If a result of 97-98% caffeine free is agreeable, you might give this a
try -- I've found that adding a number of non-decaf beans to a roast can
act as "markers" -- and help to identify in relative terms what typical
roast conditions would be. They do first and second cracks precisely as
you'd expect... which will give you very useful feedback as to where those
silly decaf beans should be, too.
Me, I roast decaf Sumatra [for Mom... I don't drink the stuff], and I use
mild Centrals as markers, given decaf beans' tendency to roast just a bit
quick.
Happy roasting!
-deCadmus
decadmus
--
 ~brewed fresh daily~
www.bloggle.com/coffee

4) From: jim schulman
On 22 Feb 2002 at 0:33, Doug Cadmus wrote:
<Snip>
I don't think this'll work with all beans or roasters. 

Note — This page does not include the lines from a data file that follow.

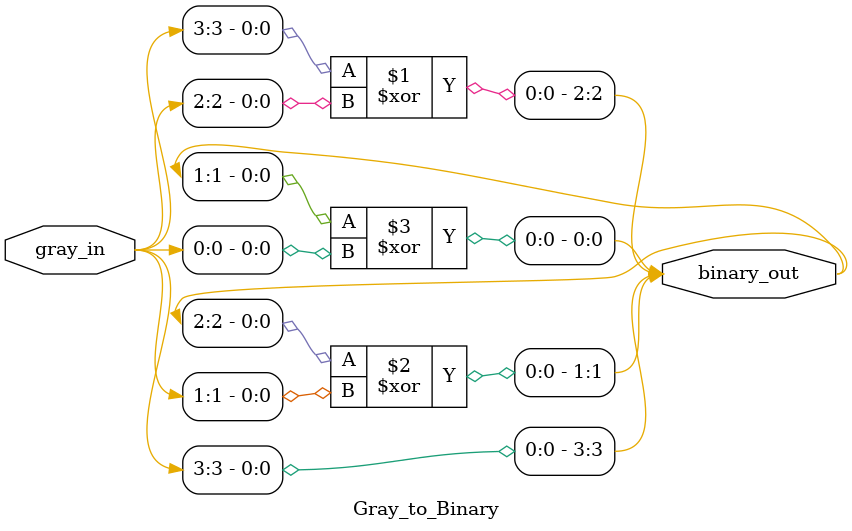
<source format=v>
module Gray_to_Binary (
    input  wire [3:0] gray_in,
    output wire [3:0] binary_out
);

    // Insira seu codigo aqui
    assign binary_out[3] = gray_in[3];
    assign binary_out[2] = binary_out[3] ^ gray_in[2];
    assign binary_out[1] = binary_out[2] ^ gray_in[1];
    assign binary_out[0] = binary_out[1] ^ gray_in[0];

endmodule

</source>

I like to spike donkey blend with about 20% bright tasting caffeinated 
beans. If I roast them together in the FR or FR+, the Donkey is into 
it's second crack and oily while Yemen, Ethiopian, or Indian 
Robustas are barely out of the first, and still grassy and pale. I've 
found I have to "preroast" the caffeinatd beans for 30 seconds (FR) 
or 45 seconds (FR+) to get the timing right.
FYI: The decaf ghimbi is unbelievable, bright and heavy bodied 
enough to work on its own. But it oils up early in the roast, and needs 
to be stopped at the first hint of the second crack.